MARTIN: It would help me if we could talk a little bit about you because you talk in the book a lot about your family. Your dad was the mayor. You know, your family's been in public life. Many people remember, you know, your sister was the United States senator from Louisiana. But you grew up in a really interesting way. I mean, you may - I don't know. I'm trying to think of...
LANDRIEU: Yeah, I could talk a little bit about it.
MARTIN: Yeah.
LANDRIEU: First of all, I'm one of nine children. I'm the fifth. I grew up in an integrated neighborhood. There's not a moment in my life that I can't remember race or the awareness of it not being there. In the book, I write about the fact that when I was in utero, my father was a young legislator, and he was one of two white Southerners that voted against the segregation package. And his life was threatened.

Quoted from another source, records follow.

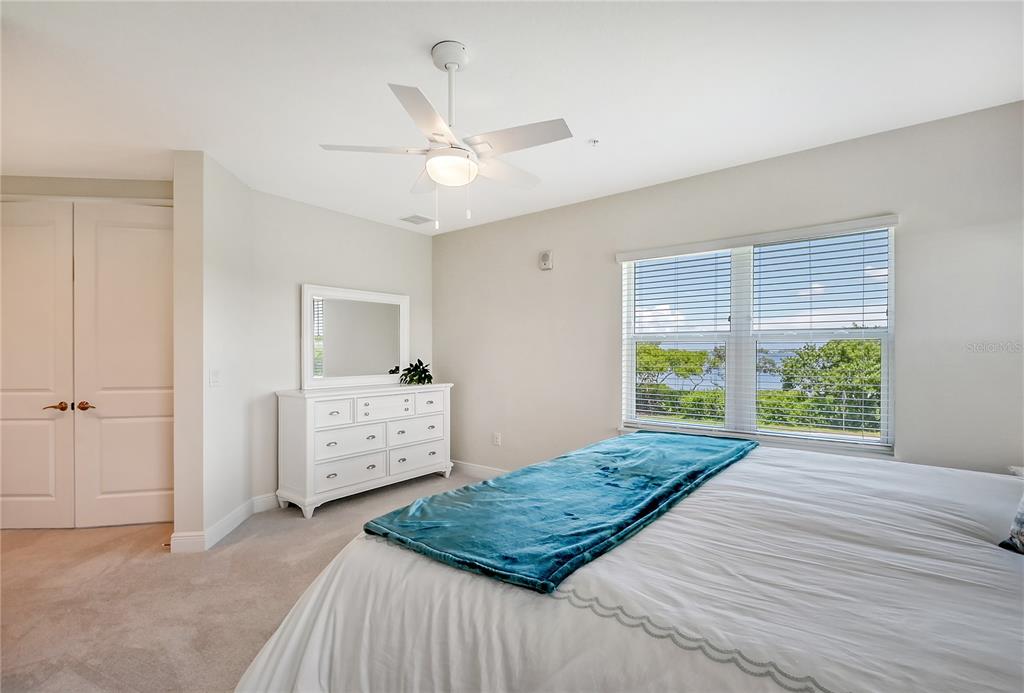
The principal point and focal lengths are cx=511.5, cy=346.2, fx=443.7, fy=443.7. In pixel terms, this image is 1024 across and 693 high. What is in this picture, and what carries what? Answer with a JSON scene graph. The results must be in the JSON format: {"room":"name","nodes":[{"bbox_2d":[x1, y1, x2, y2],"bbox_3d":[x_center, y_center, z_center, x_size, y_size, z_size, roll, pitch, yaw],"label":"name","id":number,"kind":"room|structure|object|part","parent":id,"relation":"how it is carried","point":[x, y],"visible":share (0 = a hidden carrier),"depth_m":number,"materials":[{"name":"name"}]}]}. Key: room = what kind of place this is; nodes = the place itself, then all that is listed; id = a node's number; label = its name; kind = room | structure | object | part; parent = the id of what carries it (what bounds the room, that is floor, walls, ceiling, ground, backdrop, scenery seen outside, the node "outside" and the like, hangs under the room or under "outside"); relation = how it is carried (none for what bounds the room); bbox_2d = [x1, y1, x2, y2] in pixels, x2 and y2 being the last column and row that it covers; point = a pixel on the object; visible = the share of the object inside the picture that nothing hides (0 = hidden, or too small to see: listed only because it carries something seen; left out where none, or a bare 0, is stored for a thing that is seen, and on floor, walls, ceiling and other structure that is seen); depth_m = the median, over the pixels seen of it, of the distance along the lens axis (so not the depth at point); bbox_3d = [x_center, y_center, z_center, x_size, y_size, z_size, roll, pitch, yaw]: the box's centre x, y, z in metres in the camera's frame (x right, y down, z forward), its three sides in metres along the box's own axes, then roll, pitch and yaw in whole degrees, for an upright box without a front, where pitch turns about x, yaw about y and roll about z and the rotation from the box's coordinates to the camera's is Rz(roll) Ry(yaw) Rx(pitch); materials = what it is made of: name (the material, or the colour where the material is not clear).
{"room":"bedroom","nodes":[
{"label":"bedroom","id":0,"kind":"room"},
{"bbox_2d":[0,175,172,202],"bbox_3d":[-3.394,0.069,3.511,0.665,2.684,0.748,0,0,39],"label":"closet wall","id":1,"kind":"structure","parent":0,"point":[17,186],"depth_m":3.43,"materials":[{"name":"beige paint"}]},
{"bbox_2d":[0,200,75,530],"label":"closet door","id":2,"kind":"structure","parent":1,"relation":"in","point":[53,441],"depth_m":3.32,"materials":[{"name":"white paint"}]},
{"bbox_3d":[-3.365,0.453,3.300,0.130,0.067,0.133,0,0,-5],"label":"lever handle","id":3,"kind":"part","parent":2,"relation":"part of","materials":[{"name":"gold metal"}]},
{"bbox_2d":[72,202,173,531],"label":"closet door","id":4,"kind":"structure","parent":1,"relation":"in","point":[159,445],"depth_m":3.41,"materials":[{"name":"white paint"}]},
{"bbox_3d":[-3.159,0.445,3.319,0.118,0.065,0.112,0,0,-9],"label":"lever handle","id":5,"kind":"part","parent":4,"relation":"part of","materials":[{"name":"metal"}]},
{"bbox_2d":[172,148,252,551],"bbox_3d":[-2.341,0.041,3.341,0.560,2.663,0.485,0,0,39],"label":"partition wall","id":6,"kind":"structure","parent":0,"point":[243,194],"depth_m":3.08,"materials":[{"name":"white paint"}]},
{"bbox_2d":[209,368,220,386],"bbox_3d":[-2.091,0.225,3.132,0.017,0.122,0.109,0,0,-2],"label":"light switch","id":7,"kind":"object","parent":6,"relation":"attached to","point":[213,378],"visible":0.98,"depth_m":3.12,"materials":[{"name":"white plastic"}]},
{"bbox_2d":[169,492,278,553],"bbox_3d":[-2.152,1.310,3.407,0.744,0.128,0.794,0,0,39],"label":"baseboard","id":8,"kind":"structure","parent":6,"relation":"attached to","point":[237,512],"depth_m":3.14,"materials":[{"name":"white paint"}]},
{"bbox_2d":[0,472,487,692],"bbox_3d":[-0.914,1.408,2.083,6.744,0.108,5.137,0,0,39],"label":"carpet floor","id":9,"kind":"structure","parent":0,"point":[11,542],"depth_m":2.44,"materials":[{"name":"beige carpet"}]},
{"bbox_2d":[275,381,453,517],"bbox_3d":[-1.304,0.880,4.205,0.493,0.994,1.614,0,0,39],"label":"dresser","id":10,"kind":"object","parent":9,"relation":"on","point":[301,421],"visible":0.95,"depth_m":3.85,"materials":[{"name":"white paint"}]},
{"bbox_3d":[-1.487,0.558,3.673,0.056,0.194,0.318,0,0,39],"label":"drawer","id":11,"kind":"part","parent":10,"relation":"part of","materials":[{"name":"white wood"}]},
{"bbox_3d":[-1.356,1.065,3.779,0.060,0.212,0.623,0,0,39],"label":"drawer","id":12,"kind":"part","parent":10,"relation":"part of","materials":[{"name":"white wood"}]},
{"bbox_3d":[-1.363,0.830,3.795,0.073,0.226,0.580,0,0,39],"label":"drawer","id":13,"kind":"part","parent":10,"relation":"part of","materials":[{"name":"white wood"}]},
{"bbox_2d":[300,283,408,389],"bbox_3d":[-1.490,-0.094,4.334,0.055,0.943,1.077,0,0,42],"label":"mirror","id":14,"kind":"object","parent":10,"relation":"on","point":[389,356],"visible":1,"depth_m":4.27,"materials":[{"name":"white mirror"}]},
{"bbox_3d":[-1.139,0.570,4.043,0.045,0.200,0.492,0,0,39],"label":"drawer","id":15,"kind":"part","parent":10,"relation":"part of","materials":[{"name":"white wood"}]},
{"bbox_3d":[-0.936,0.838,4.273,0.071,0.204,0.593,0,0,39],"label":"drawer","id":16,"kind":"part","parent":10,"relation":"part of","materials":[{"name":"white wood"}]},
{"bbox_2d":[399,359,433,385],"bbox_3d":[-0.978,0.267,4.579,0.358,0.269,0.407,0,0,28],"label":"potted plant","id":17,"kind":"object","parent":10,"relation":"on","point":[421,372],"visible":0.95,"depth_m":4.53,"materials":[{"name":"green plant"}]},
{"bbox_3d":[-0.923,1.084,4.292,0.057,0.212,0.624,0,0,39],"label":"drawer","id":18,"kind":"part","parent":10,"relation":"part of","materials":[{"name":"white wood"}]},
{"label":"drawer","id":19,"kind":"part","parent":10,"relation":"part of","materials":[{"name":"white wood"}]},
{"bbox_2d":[232,440,1023,692],"bbox_3d":[0.850,0.708,1.485,2.779,1.316,2.488,0,0,39],"label":"bed","id":20,"kind":"object","parent":9,"relation":"on","point":[1022,665],"visible":0.93,"depth_m":1.11,"materials":[{"name":"white fabric"}]},
{"bbox_2d":[364,432,758,593],"bbox_3d":[0.437,0.574,2.016,0.801,0.066,2.003,0,0,39],"label":"throw blanket","id":21,"kind":"object","parent":20,"relation":"on","point":[628,449],"visible":0.98,"depth_m":1.51,"materials":[{"name":"teal fabric"}]},
{"bbox_2d":[998,466,1023,554],"bbox_3d":[1.675,0.419,1.197,0.475,0.369,0.401,0,0,39],"label":"pillow","id":22,"kind":"object","parent":20,"relation":"on","point":[1020,520],"visible":0.99,"depth_m":1.29,"materials":[{"name":"fabric"}]},
{"bbox_2d":[252,190,433,504],"bbox_3d":[-1.588,0.046,4.439,0.138,2.670,2.033,0,0,39],"label":"back wall","id":23,"kind":"structure","parent":0,"point":[373,225],"depth_m":3.97,"materials":[{"name":"white paint"}]},
{"bbox_2d":[0,0,1023,233],"bbox_3d":[-0.996,-1.349,2.198,6.579,0.108,5.202,0,0,39],"label":"ceiling","id":24,"kind":"structure","parent":0,"point":[596,124],"depth_m":2.19,"materials":[{"name":"white paint"}]},
{"bbox_2d":[399,214,433,224],"bbox_3d":[-0.965,-1.289,4.521,0.251,0.011,0.267,0,0,39],"label":"ceiling vent","id":25,"kind":"object","parent":24,"relation":"attached to","point":[419,219],"visible":0.99,"depth_m":4.50,"materials":[{"name":"white metal"}]},
{"bbox_2d":[319,41,575,230],"bbox_3d":[-0.249,-0.911,1.985,1.008,0.770,1.004,0,0,-23],"label":"ceiling fan","id":26,"kind":"object","parent":24,"relation":"hanging from","point":[433,170],"visible":0.98,"depth_m":1.90,"materials":[{"name":"white"}]},
{"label":"fan blade","id":27,"kind":"part","parent":26,"relation":"part of","materials":[{"name":"white"}]},
{"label":"blade","id":28,"kind":"part","parent":26,"relation":"part of","materials":[{"name":"white"}]},
{"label":"fan blade","id":29,"kind":"part","parent":26,"relation":"part of","materials":[{"name":"white wood"}]},
{"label":"fan blade","id":30,"kind":"part","parent":26,"relation":"part of","materials":[{"name":"white"}]},
{"bbox_2d":[588,138,599,146],"bbox_3d":[0.522,-1.297,2.825,0.067,0.031,0.066,0,0,39],"label":"sprinkler head","id":31,"kind":"object","parent":24,"relation":"attached to","point":[594,142],"visible":0.98,"depth_m":2.82},
{"bbox_2d":[434,102,1023,479],"bbox_3d":[1.135,0.044,3.623,5.280,2.673,0.157,0,0,39],"label":"window wall","id":32,"kind":"structure","parent":0,"point":[604,415],"depth_m":3.06,"materials":[{"name":"grey paint"}]},
{"bbox_2d":[450,459,509,479],"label":"baseboard","id":33,"kind":"structure","parent":32,"relation":"attached to","point":[479,469],"depth_m":4.65,"materials":[{"name":"white paint"}]},
{"bbox_2d":[492,432,500,445],"bbox_3d":[-0.159,0.948,4.542,0.077,0.129,0.013,0,0,39],"label":"wall socket","id":34,"kind":"object","parent":32,"relation":"attached to","point":[497,437],"visible":0.99,"depth_m":4.53,"materials":[{"name":"white plastic"}]},
{"bbox_2d":[538,250,553,269],"bbox_3d":[0.315,-0.805,4.130,0.133,0.167,0.046,0,0,39],"label":"wall alarm","id":35,"kind":"object","parent":32,"relation":"attached to","point":[546,255],"visible":0.99,"depth_m":4.10,"materials":[{"name":"white plastic"}]},
{"bbox_2d":[619,218,895,454],"bbox_3d":[1.669,-0.023,3.277,1.740,1.484,0.125,0,0,39],"label":"window","id":36,"kind":"structure","parent":32,"relation":"in","point":[632,372],"depth_m":3.23,"materials":[{"name":"white"}]},
{"bbox_2d":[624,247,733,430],"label":"window blind","id":37,"kind":"object","parent":36,"relation":"attached to","point":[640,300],"visible":0.95,"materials":[{"name":"white plastic"}]},
{"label":"mullion","id":38,"kind":"part","parent":36,"relation":"part of","materials":[{"name":"white"}]},
{"bbox_2d":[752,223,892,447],"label":"window blind","id":39,"kind":"object","parent":36,"relation":"attached to","point":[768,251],"visible":0.94,"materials":[{"name":"white plastic"}]},
{"label":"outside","id":40,"kind":"structure","parent":0,"visible":0},
{"label":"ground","id":41,"kind":"structure","parent":40,"visible":0},
{"bbox_2d":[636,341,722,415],"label":"tree","id":42,"kind":"object","parent":41,"relation":"on","point":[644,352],"visible":0.56,"materials":[{"name":"green plant"}]},
{"bbox_2d":[765,337,881,430],"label":"tree","id":43,"kind":"object","parent":41,"relation":"on","point":[824,352],"visible":0.54,"materials":[{"name":"green plant"}]}
]}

And then I jump forward to when I was 13 years old when my father, later on, was mayor of the city of New Orleans - after having taken down the Confederate flag, by the way, in the 1960s from the council chamber. And that a white woman came to the high school that I was at and confronted me and, you know, basically said that my father was an n-lover, and that the reason why I was the way it was was because I was really black and that my father ruined the city because he let black people in it. Well, when a woman - an older woman - is yelling at a 13-year-old, it's very confusing.
And so I tell those stories to just kind of make the point that this really isn't about public policy - although it is in some ways - that it's about the way we personally experience each other and how confused people can be about this very issue.
MARTIN: Before we let you go, I want to end up where we started, which is the monuments. How did it - how did you feel when you finally saw them go?
LANDRIEU: I felt very relieved. And I was very proud because when I talked to some of my dear friends - Terence Blanchard, for example - great jazz trumpeter, African-American, who told me, you know, when I started doing this that he had to walk by the P.G.T. Beauregard Monument every day when he was going to John F. Kennedy's School, and he felt less than everyday. He said to me he felt that the weight of the world had been lifted off his shoulders. And I was just really proud that New Orleans holds itself out as a wonderful place. We have rebuilt a broken city. There are a lot of lessons that we've learned through our agony, through the resurrection and redemption of a great city. But essentially, what the secret sauce is is that diversity is a strength, not a weakness. And if we can see each other, and hear each other, and touch each other and see the value in each other, we're all going to be better.
MARTIN: That's Mayor Mitch Landrieu, Mayor of New Orleans. His book, "In The Shadow Of Statues: A White Southerner Confronts History" is out this Tuesday. Mr. Mayor, thank you so much for speaking with us.